That statutory problem is not hypothetical. In February 2026, I filed a formal Petition for Declaratory Ruling and Mandatory Scheduling Review of Cannabis with the South Dakota Department of Health, asking the Department to address marijuana’s continued placement in Schedule I under SDCL § 34-20B-11 and § 34-20B-27.²² The Department confirmed receipt of that petition, placing the issue squarely in the administrative record.²³ It later declined to reach the merits in writing, relying on procedural and authority grounds instead of defending marijuana’s Schedule I status under the statutory criteria.²⁴
That matters. South Dakota was given a clean administrative opportunity to address the contradiction before federal rescheduling made the problem even sharper. It declined. Now the contradiction is no longer only between South Dakota’s medical cannabis program and South Dakota’s Schedule I statute. It is also between South Dakota’s Schedule I statute and the federal government’s formal recognition that qualifying medical marijuana products belong in Schedule III.²⁵
To resolve that tension, the South Dakota Department of Health should be required to review the continued Schedule I treatment of marijuana and advise the Legislature. SDCL § 34-20B-27 provides that the department “shall make recommendations to the Legislature” when it determines that a substance should be added, deleted, or rescheduled because it has a different potential for abuse.²⁶ That provision is narrower than the full Schedule I test, but it still confirms the basic structure: the Department identifies scheduling problems, and the Legislature fixes the schedule.²⁷
The DOJ order changes federal law for FDA-approved marijuana products and medical marijuana products subject to qualifying state-issued licenses. It does not rewrite South Dakota’s statutes.²⁸ But South Dakota’s statutes already contain the words that now matter most. Schedule I requires no accepted medical use in the United States. The United States has now recognized accepted medical use for qualifying medical marijuana products.²⁹
The law is the law.
Footnotes
¹ Press Release, U.S. Dep’t of Justice, Justice Department Places FDA-Approved Marijuana Products and Products Containing Marijuana Subject to a Qualifying State-Issued License in Schedule III, Strengthening Medical Research While Maintaining Strict Federal Controls (Apr. 23, 2026).

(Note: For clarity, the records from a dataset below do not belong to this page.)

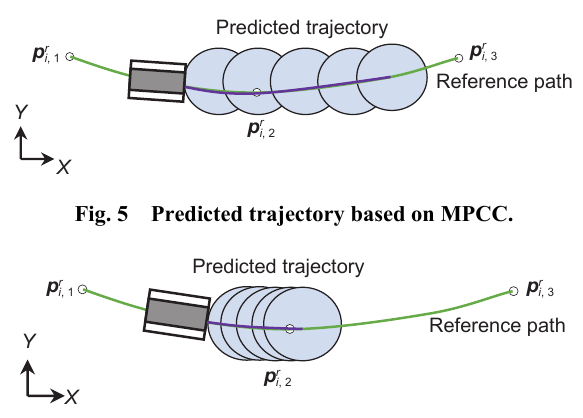
Fig. 6 Predicted trajectory if no feasible solution is detected (we let v = 0). ref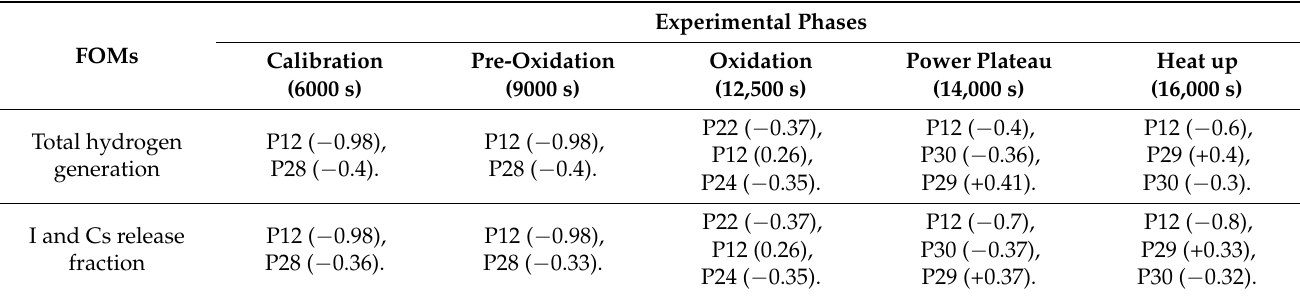
Table 3. Parameters with the biggest influence on the calculation results at the different experimental phases. Name of the parameter (influence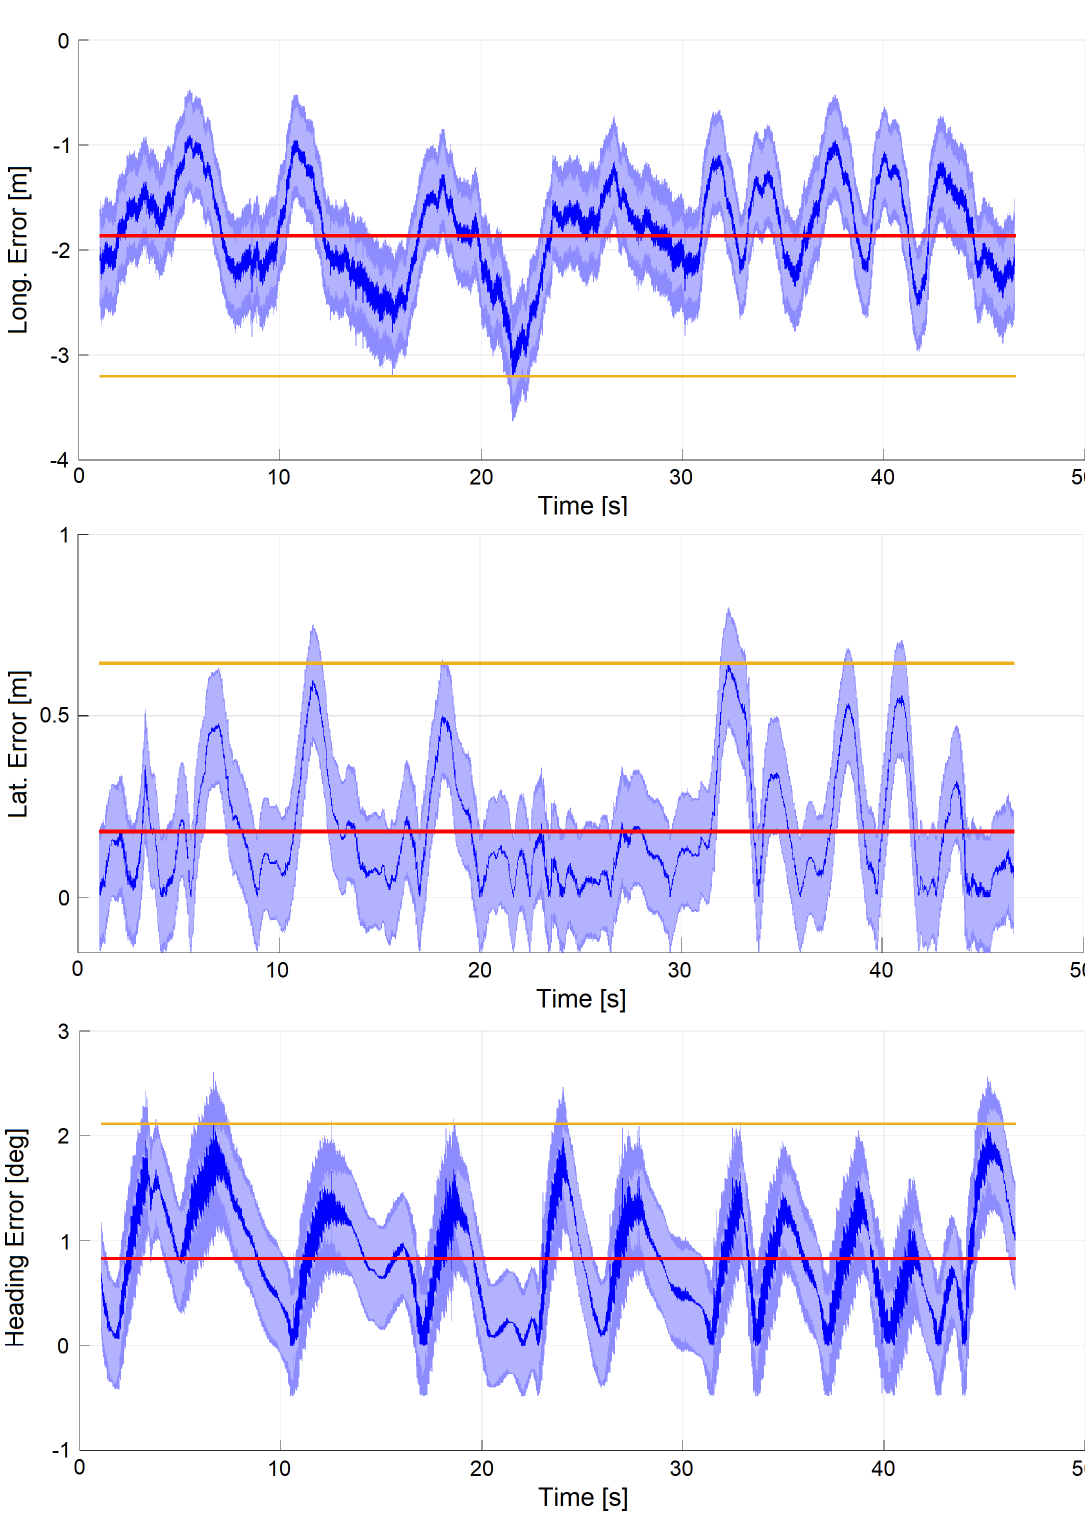
Figure 15. Manually driven lap at v max = 100 km/h. Signals are plotted together with standard deviation (light blue), mean (red) and maximum error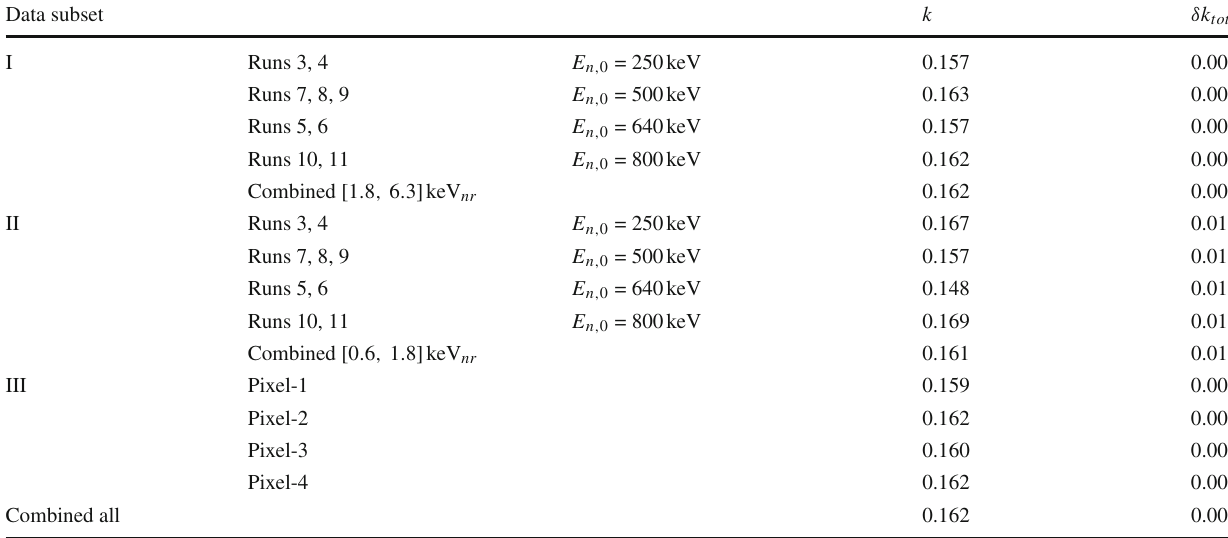
Fig. 14 Ionization quenching factor as a function of the nuclear recoil uncertainties (statistics and spatial coordinates measurements for each angle), whereas the correlated uncertainties (beam energy, energy scale energy. The data points are obtained for the four different data sets, and trigger efficiency) are represented by the blue band. The best-fit of each one corresponding to a different nominal neutron beam energy. these data points within a Lindhard theory description is obtained for Due to the low statistics for the beam energy at 250keV only upper k = 0 . 162 ± 0 . 004 (stat + sys) and is illustrated by the black curve limits were extracted for the lowest energy data points. They are rep- resented by the orange arrows. Indicated error bars are uncorrelated Table 3 Best-fit of quenching data separated into different data sets (divided into beam energies and pixels) Data subset k δ k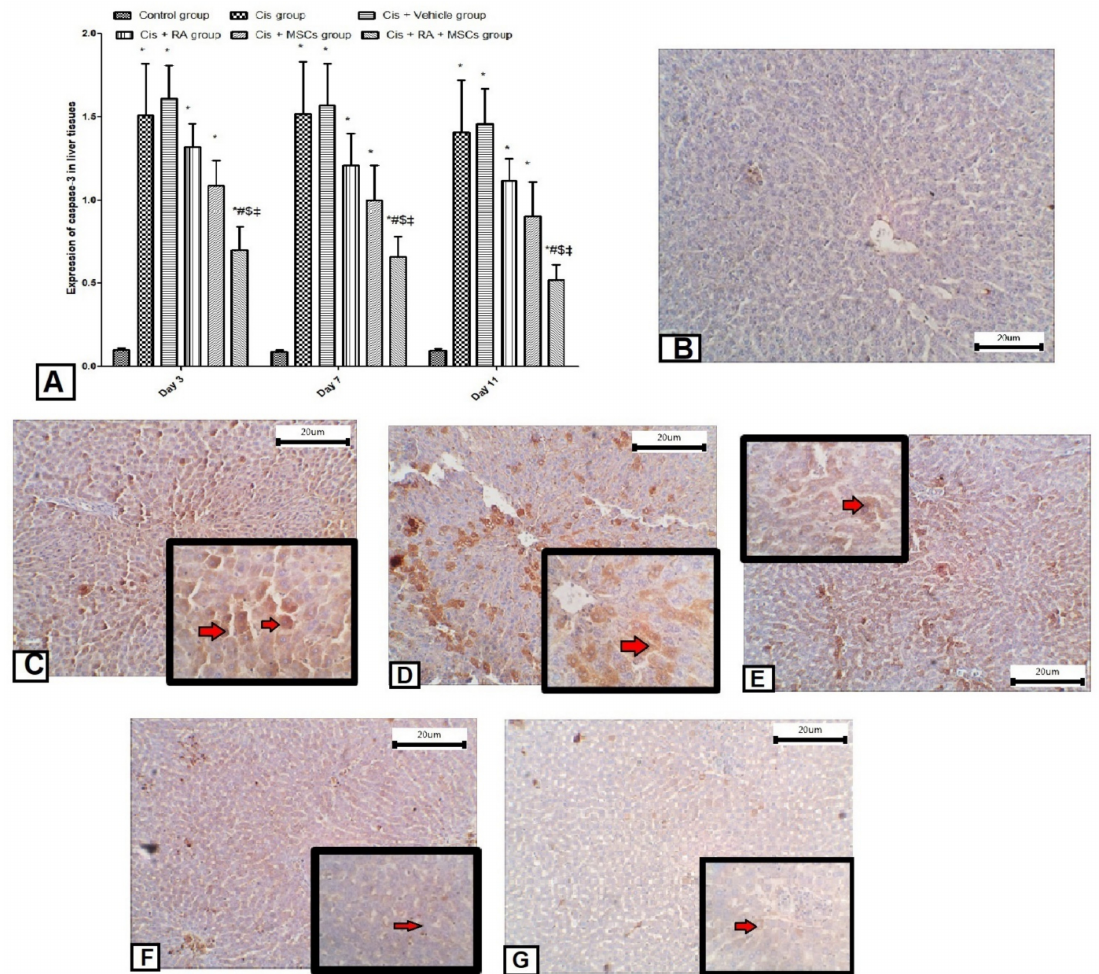
Figure 6. Immunohistopathological examination for the expression of caspase-3 in liver spec- imens. The score of caspase-3 expression in liver at different time intervals (3 days, 7 days and 11 days) showed significant rise in its expression in Cis group with significant attenuation Cis + RA + BM-MSCs group ( A ). Microscopic pictures of immunostained hepatic sections stained with caspase-3 from rats groups sacrificed at 11 days showing negative staining in control group (( B ) 100 × ), increased positive brown expression of caspase-3 (red arrows) in hepatocytes in Cis group group (( C ) 100 × with high power 400 × side box), Cis + vehicle group (( D ) 100 × with high power 400 × side box), Cis + RA group (( E ) 100 × with high power 400 × side box) and weak expression in BM-MSCs group (( F ) 100 × with high power 400 × side box), and Cis + BM-MSCs + RA group (( G ) 100 × with high power 400 × side box). * Significant vs. Control group, # significant vs. Cis group, $ significant vs. Cis + MSCs group and ‡ significant vs. RA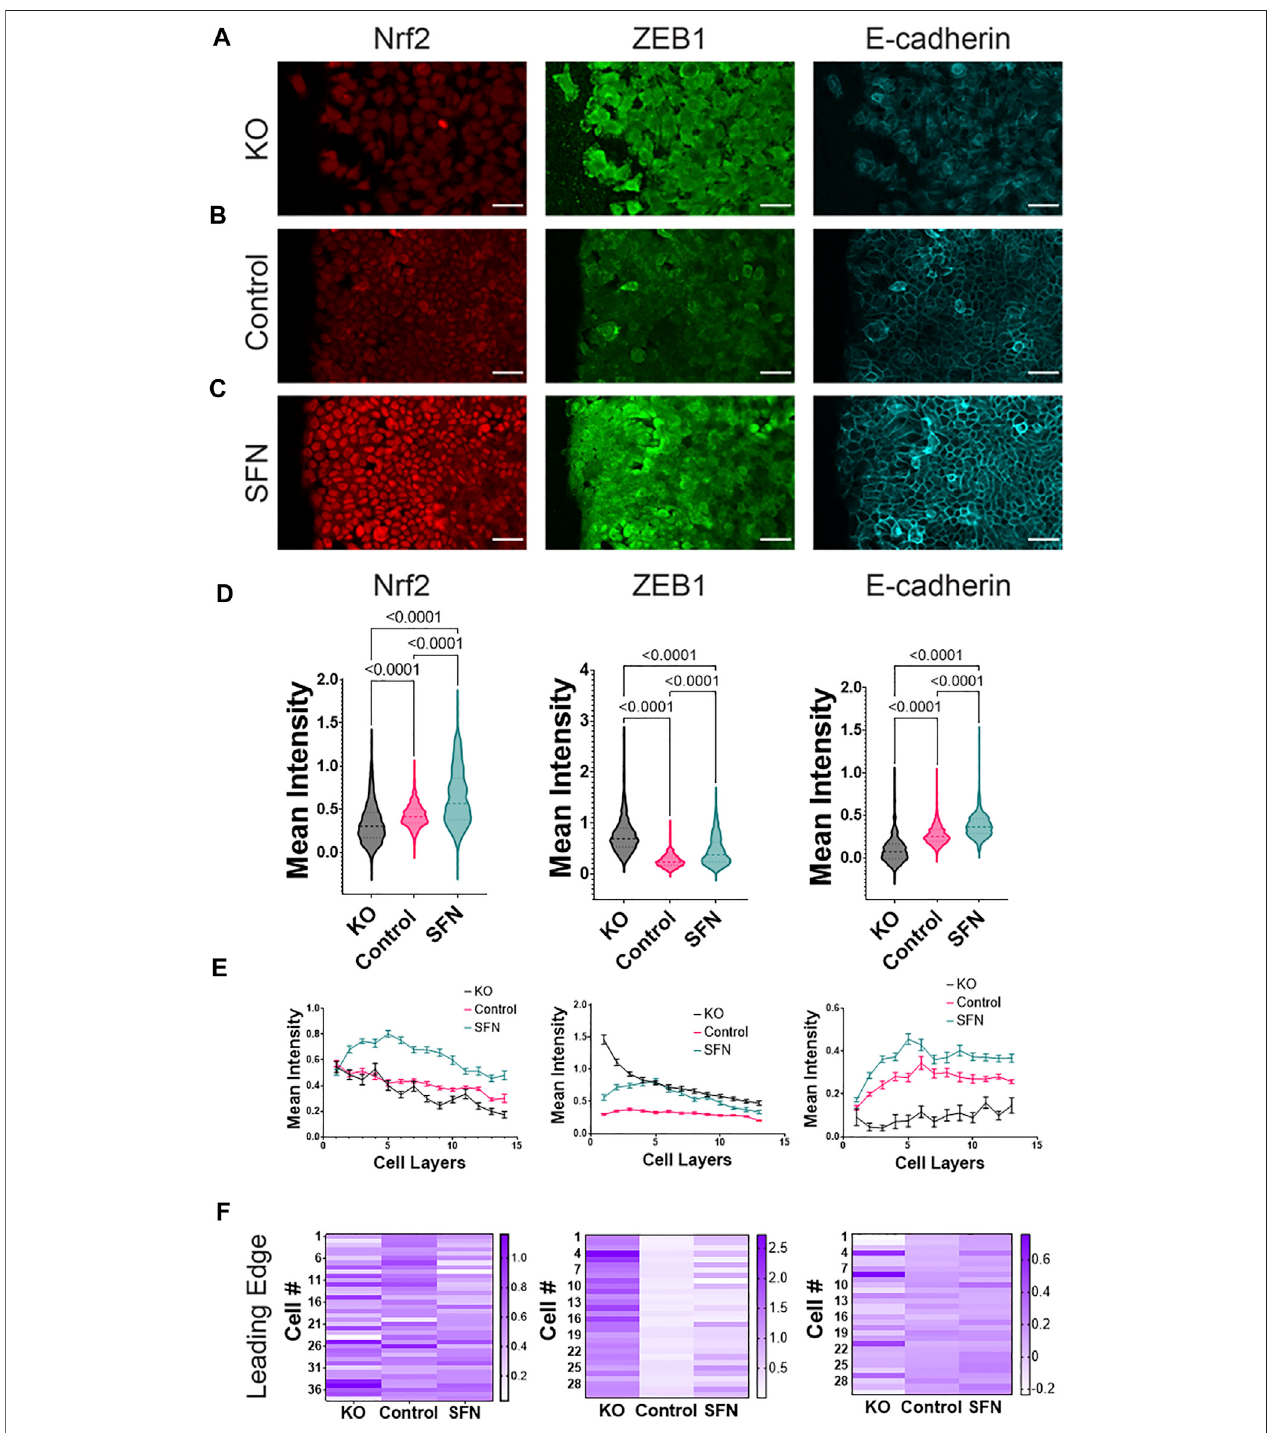
FIGURE 1 | Nrf2 modulates EMT near the leading edge during collective migration. (A – C) Immunocytochemistry of RT4 bladder cancer cells measuring Nrf2 (left column),ZEB1(centercolumn),andE-cadherin(rightcolumn)proteinlevelsinacellmigrationassayfor (A) CRISPR/Cas9NFE2L2-KOPoolRT4cells(KO), (B) RT4cells (Control), and (C) sulforaphane treated (7.5 μ M, 24 h) RT4 cells (SFN), respectively. Scale bars, 50 μ m. (D – F) Quanti fi cation of immunocytochemistry data. (D) Average intensity of each cell in the whole monolayer. One-way ANOVA with post-hoc Tukey ’ s test was used to compare across groups (NRF2: KO n = 598 cells, Control n = 503 cells, and SFN n = 564 cells. ZEB1: KO n = 385 cells, Control n = 1267 cells, and SFN n = 1166 cells. E-cadherin: KO n = 385 cells, Control n = 1268 cells, and SFN n = 1166 cells). (E) Intensity distribution in the migrating monolayer measured as number of cell layers (position from the leading edge). Data represent mean ± S.E.M. (F) Heatmap of representative cells at the leading edge for Nrf2, E-cadherin, and ZEB1, respectively. Each cell at the leading edge is indicated by “ Cell # ” where cell #1 refers to the fi rst measured cell from top to bottom. Results are from six experiments performed across different days.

² S.D. Codified Laws § 34-20B-11 (2025).
³ S.D. Codified Laws § 34-20B-14 (2025).
⁴ 21 U.S.C. §§ 811, 812 (2024).
⁵ Antonin Scalia & Bryan A. Garner, Reading Law: The Interpretation of Legal Texts 78 (2012).
⁶ Id. at 78–81.
⁷ Id.
⁸ S.D. Codified Laws §§ 34-20B-10 to -14 (2025).
⁹ See Scalia & Garner, supra note 5, at 82.
¹⁰ Id. at 78.
¹¹ S.D. Codified Laws § 34-20B-11 (2025).
¹² DOJ Press Release, supra note 1.
¹³ A. Mead, The Legal Status of Cannabis (Marijuana) and Cannabidiol (CBD) Under U.S. Law, 70 Epilepsy & Behav. 288, 289 (2017).
¹⁴ Alliance for Cannabis Therapeutics v. DEA, 15 F.3d 1131, 1135 (D.C. Cir. 1994); Grinspoon v. DEA, 828 F.2d 881, 887–89 (1st Cir. 1987).
¹⁵ DOJ Press Release, supra note 1.
¹⁶ Id.
¹⁷ S.D. Codified Laws § 34-20B-11 (2025).
¹⁸ See id.; 21 U.S.C. §§ 811, 812.
¹⁹ S.D. Codified Laws §§ 22-42-6, 34-20G-1 et seq. (2025).
²⁰ Id.
²¹ Compare S.D. Codified Laws § 34-20B-11, with S.D. Codified Laws ch. 34-20G, and DOJ Press Release, supra note 1.
²² Jason Karimi, South Dakota’s Schedule I Problem Is Now in the Administrative Record, WeedPress (Feb. 23, 2026).
²³ Jason Karimi, DOH Confirms Receipt: South Dakota’s Schedule I Review Petition Is Officially in the Record, WeedPress (Mar. 5, 2026).
²⁴ Jason Karimi, South Dakota DOH Avoids the Merits on Cannabis Scheduling, Hides Behind Procedure, WeedPress (Mar. 19, 2026).
²⁵ DOJ Press Release, supra note 1.
²⁶ S.D. Codified Laws § 34-20B-27 (2025).
²⁷ Id.
²⁸ DOJ Press Release, supra note 1.
²⁹ Id.; S.D. Codified Laws § 34-20B-11 (2025).